The European Union (EU) is launching a new working group on truck parking safety in Europe. This group of supply chain experts will be working on a common system to help book locations with digital.
The European Union is tackling the problem of the security of truck parking lots. A working group bringing together a panel of experts from the different supply chain professions was set up on 2 April 2019. It will be tasked with creating procedures for a shared system of rules, audits, and mapping the needed secure locations in Europe (SSTPA), as well as coming up with application program interfaces (API) to bring digital support to parking spot booking.
According to estimates, goods stolen during shipment amount to 8.2 billion euros each year within the EU. These thefts mainly occur (75% of the time) when the drivers are taking breaks on unsecured parking lots. Every single country is affected by this: from Scandinavia to the British islands, all the way to central and southern Europe.
The Belgian regions have the highest concentration of secured parking lots and low crime levels compared to the surrounding regions; which confirms the principle according to which crime is more common where security is at its lowest.
The lack of safety on parking lots is an additional burden borne by truck drivers who stop to rest along the way. Among these drivers, very few of them are women (less than 3%); yet 2 out of 3 women say they felt insecure, and feared violence or harassment. These situations further contribute to making truck driving unattractive.
Europe needs 400,000 night parking spots for all of the trucks circulating on its roads. As of today, it has 300,000 spots available, out of which only 7,000 are secured, which amounts to about 2%.
Therefore, there is a lot of room from improvement and innovation. If you consider that securing parking lots cuts theft in half, then each secure parking spot would generate savings of €25 per night! So, the financial relevance of these measures is obvious. But criminals, and criminal practices in general are agile, and adapt quickly to new circumstances, which means that part of the theft could be transferred to targets outside secured parking lots. In other words, will thefts carried out on overnight parking lots transform into systematically violent thefts carried out by road pirates along the truck’s journey?
Either way, it seems wise to test the effects of such measures on specific regions, to assess the results as well as the consequences. The region of Malmö would be a great pilot region because it is where 50% of all thefts in Sweden take place.

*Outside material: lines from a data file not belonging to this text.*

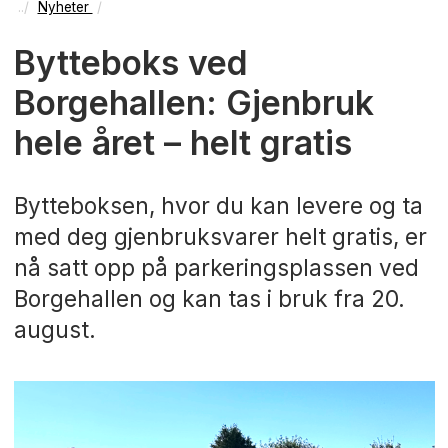
Nyheter
Bytteboks ved
Borgehallen: Gjenbruk
hele året – helt gratis
Bytteboksen, hvor du kan levere og ta
med deg gjenbruksvarer helt gratis, er
nå satt opp på parkeringsplassen ved
Borgehallen og kan tas i bruk fra 20.
august.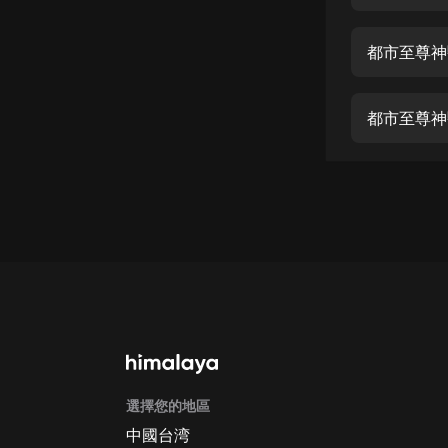
經典名著
人物傳記
都市至尊神
電影
生活
都市至尊神
英語
日語
課程
少兒教育
二次元
教育培訓
IT科技
選擇您的地區
汽車
中國台湾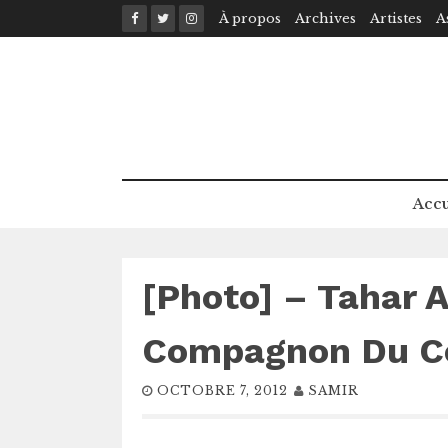
Skip
À propos
Archives
Artistes
A
to
content
Accu
[Photo] – Taha
Compagnon Du Co
OCTOBRE 7, 2012
SAMIR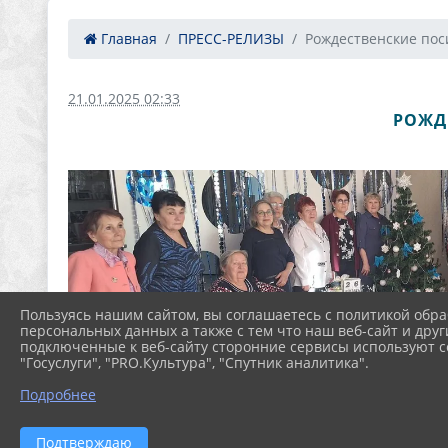
Главная
ПРЕСС-РЕЛИЗЫ
Рождественские поси
21.01.2025 02:33
РОЖД
Пользуясь нашим сайтом, вы соглашаетесь с политикой обра
персональных данных а также с тем что наш веб-сайт и друг
подключенные к веб-сайту сторонние сервисы используют co
"Госуслуги", "PRO.Культура", "Спутник аналитика".
Подробнее
Подтверждаю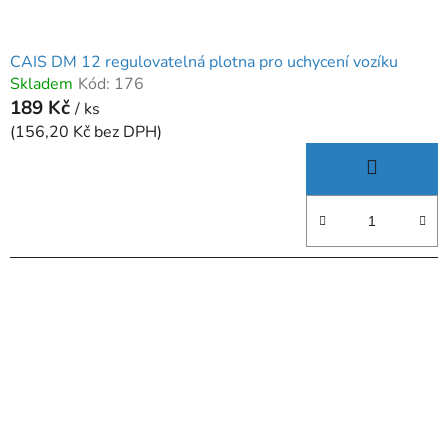
CAIS DM 12 regulovatelná plotna pro uchycení vozíku
Skladem
Kód:
176
189 Kč
/ ks
(156,20 Kč bez DPH)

Reducing the amount of theft in shipping could become a continuous and iterative improvement process including all the players (including police forces). This work would imply studying and comparing potentially useful methods and technologies at the European level, while allowing for temporary and locally targeted actions with very short response times.
There will be a lot of issues to sort out, and this is what the working group will aim to do. To start the brainstorm, here are a few questions that we think are key: what will be the monetary investment and who will bear the cost? The carrier or the loader ? Will the carrier be able to offset this extra cost by increasing its shipping rates? Will the possible lowering of insurance costs make up for the additional costs for the carrier or loader? Will the requirement for the truck to stop in a secure zone be written into law or imposed by insurance providers?
Considering how many questions this raises, let’s hope the working group will include all stakeholders. This pre-requisite will further complexify the implementation of a lasting solution that meets the expectations of all the players along the value chain.